Supplied records:
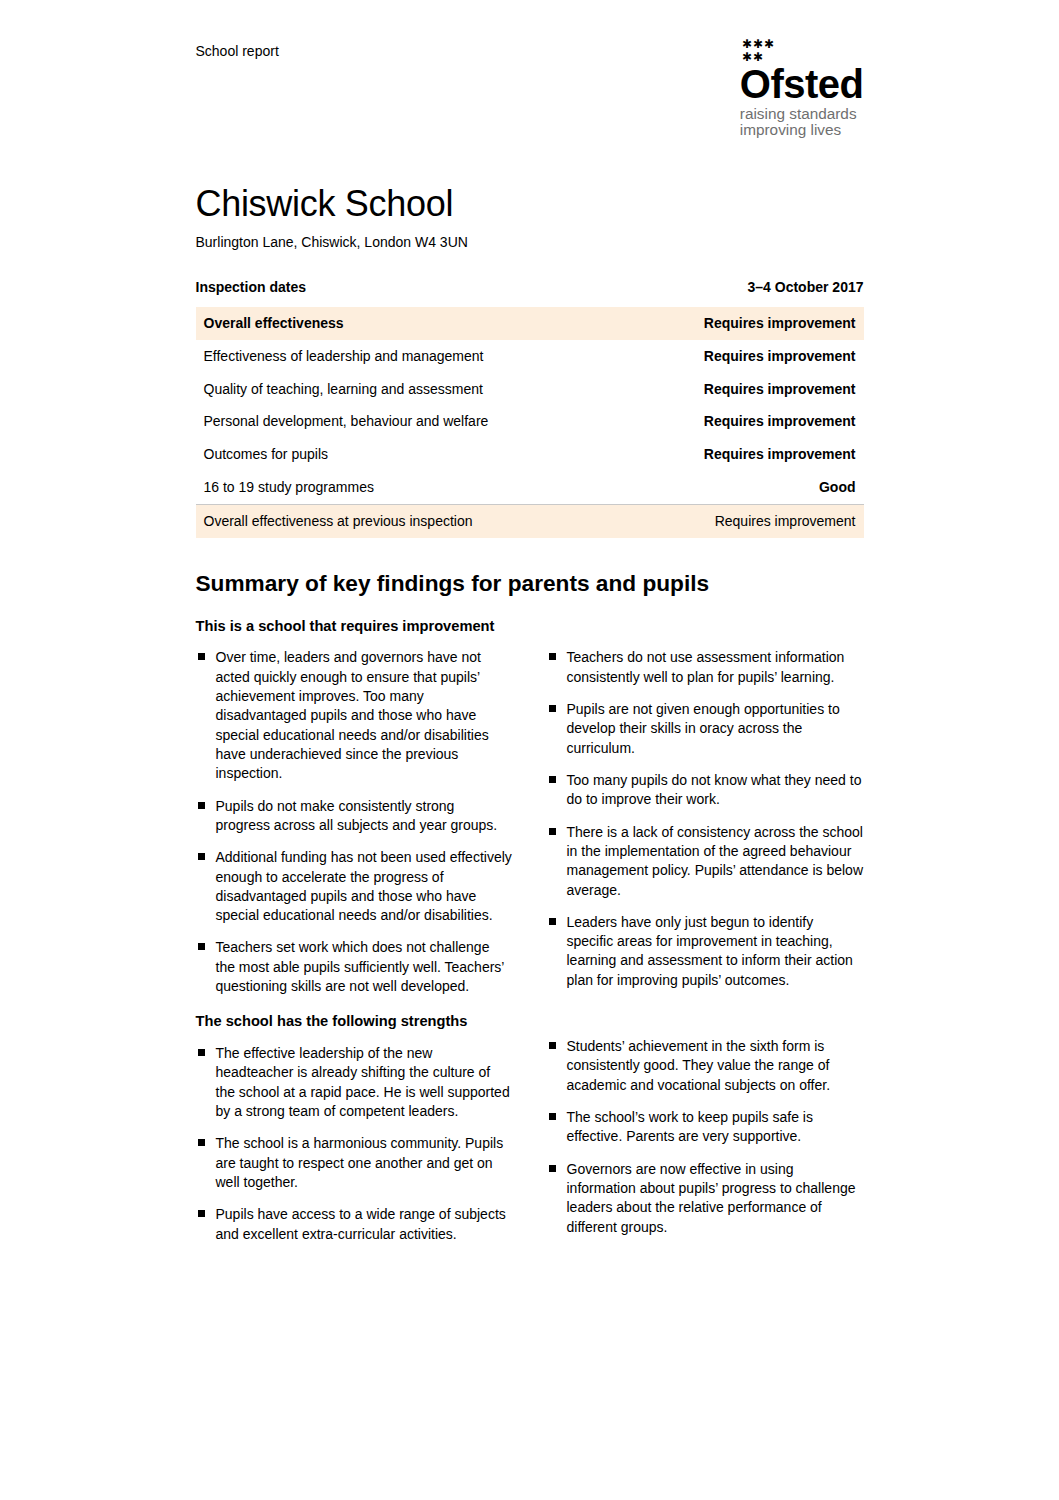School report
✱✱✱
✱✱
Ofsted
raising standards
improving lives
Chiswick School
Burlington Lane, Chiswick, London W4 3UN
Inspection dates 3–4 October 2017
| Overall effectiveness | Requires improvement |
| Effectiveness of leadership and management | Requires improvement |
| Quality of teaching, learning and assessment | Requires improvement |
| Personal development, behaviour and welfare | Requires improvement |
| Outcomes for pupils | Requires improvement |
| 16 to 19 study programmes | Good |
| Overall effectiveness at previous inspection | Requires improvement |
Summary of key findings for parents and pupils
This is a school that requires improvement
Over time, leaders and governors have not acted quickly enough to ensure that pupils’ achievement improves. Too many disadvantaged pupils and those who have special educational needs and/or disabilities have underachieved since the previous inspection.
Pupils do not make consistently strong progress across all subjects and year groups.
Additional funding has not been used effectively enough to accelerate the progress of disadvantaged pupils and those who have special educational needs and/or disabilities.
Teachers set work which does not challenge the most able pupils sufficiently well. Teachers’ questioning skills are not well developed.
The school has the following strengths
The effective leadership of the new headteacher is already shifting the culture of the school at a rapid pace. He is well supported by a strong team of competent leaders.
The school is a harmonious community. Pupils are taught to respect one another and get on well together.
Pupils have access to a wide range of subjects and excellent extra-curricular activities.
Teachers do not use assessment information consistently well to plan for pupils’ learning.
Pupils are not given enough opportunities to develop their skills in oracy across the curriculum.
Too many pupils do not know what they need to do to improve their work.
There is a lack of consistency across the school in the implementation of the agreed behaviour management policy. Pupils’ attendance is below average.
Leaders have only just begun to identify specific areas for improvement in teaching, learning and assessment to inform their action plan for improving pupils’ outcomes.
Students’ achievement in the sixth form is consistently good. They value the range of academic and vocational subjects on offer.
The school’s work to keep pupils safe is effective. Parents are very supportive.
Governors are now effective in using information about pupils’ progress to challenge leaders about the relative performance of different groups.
---
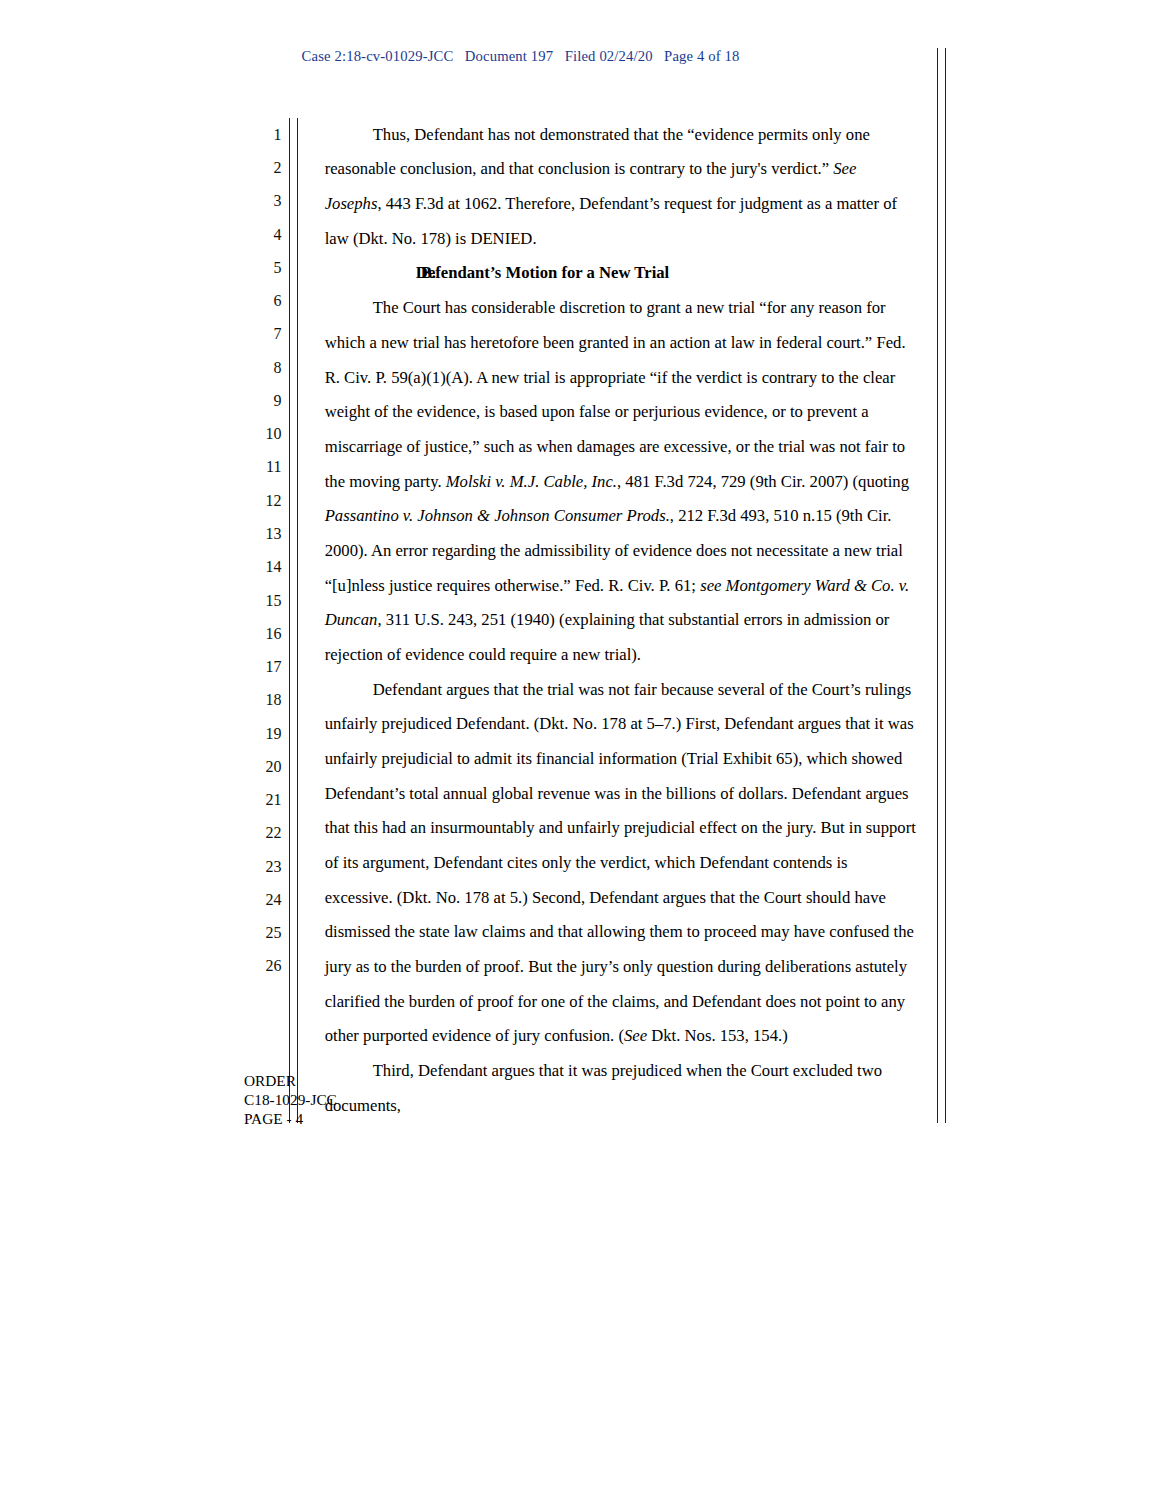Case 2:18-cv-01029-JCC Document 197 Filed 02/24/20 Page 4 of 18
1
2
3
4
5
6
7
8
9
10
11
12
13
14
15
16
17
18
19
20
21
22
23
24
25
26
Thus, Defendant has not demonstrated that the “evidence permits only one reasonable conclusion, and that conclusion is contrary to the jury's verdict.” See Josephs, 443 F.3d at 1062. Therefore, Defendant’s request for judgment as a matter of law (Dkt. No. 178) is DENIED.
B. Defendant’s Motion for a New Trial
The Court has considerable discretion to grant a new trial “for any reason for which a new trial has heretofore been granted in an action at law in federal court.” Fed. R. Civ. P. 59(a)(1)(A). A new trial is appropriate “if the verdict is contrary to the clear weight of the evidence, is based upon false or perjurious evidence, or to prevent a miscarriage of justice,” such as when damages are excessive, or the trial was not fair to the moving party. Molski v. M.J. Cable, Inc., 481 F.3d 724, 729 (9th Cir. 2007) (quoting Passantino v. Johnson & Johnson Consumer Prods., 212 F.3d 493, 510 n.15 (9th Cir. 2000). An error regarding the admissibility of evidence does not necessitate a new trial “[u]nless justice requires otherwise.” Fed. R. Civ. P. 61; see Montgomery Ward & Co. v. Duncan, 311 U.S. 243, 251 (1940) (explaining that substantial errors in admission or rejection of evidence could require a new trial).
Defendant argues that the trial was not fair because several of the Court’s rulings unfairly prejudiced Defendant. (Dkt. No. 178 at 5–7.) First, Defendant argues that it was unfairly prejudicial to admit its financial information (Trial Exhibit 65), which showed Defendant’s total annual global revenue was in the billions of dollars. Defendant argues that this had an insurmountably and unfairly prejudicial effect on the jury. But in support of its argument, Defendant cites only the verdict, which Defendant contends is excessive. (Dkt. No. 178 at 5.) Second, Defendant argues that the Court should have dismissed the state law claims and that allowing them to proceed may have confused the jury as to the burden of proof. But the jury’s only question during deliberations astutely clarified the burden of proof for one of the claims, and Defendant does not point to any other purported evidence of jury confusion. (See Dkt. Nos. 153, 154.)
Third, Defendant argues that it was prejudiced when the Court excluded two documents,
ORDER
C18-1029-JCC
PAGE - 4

Your assignment:
Find the line with "School report" in the entries above. Set down exactly every line from it up to and including the line with "The effective leadership", images excluded.

Output for this task:
School report
✱✱✱
✱✱
Ofsted
raising standards
improving lives
Chiswick School
Burlington Lane, Chiswick, London W4 3UN
Inspection dates 3–4 October 2017
| Overall effectiveness | Requires improvement |
| Effectiveness of leadership and management | Requires improvement |
| Quality of teaching, learning and assessment | Requires improvement |
| Personal development, behaviour and welfare | Requires improvement |
| Outcomes for pupils | Requires improvement |
| 16 to 19 study programmes | Good |
| Overall effectiveness at previous inspection | Requires improvement |
Summary of key findings for parents and pupils
This is a school that requires improvement
Over time, leaders and governors have not acted quickly enough to ensure that pupils’ achievement improves. Too many disadvantaged pupils and those who have special educational needs and/or disabilities have underachieved since the previous inspection.
Pupils do not make consistently strong progress across all subjects and year groups.
Additional funding has not been used effectively enough to accelerate the progress of disadvantaged pupils and those who have special educational needs and/or disabilities.
Teachers set work which does not challenge the most able pupils sufficiently well. Teachers’ questioning skills are not well developed.
The school has the following strengths
The effective leadership of the new headteacher is already shifting the culture of the school at a rapid pace. He is well supported by a strong team of competent leaders.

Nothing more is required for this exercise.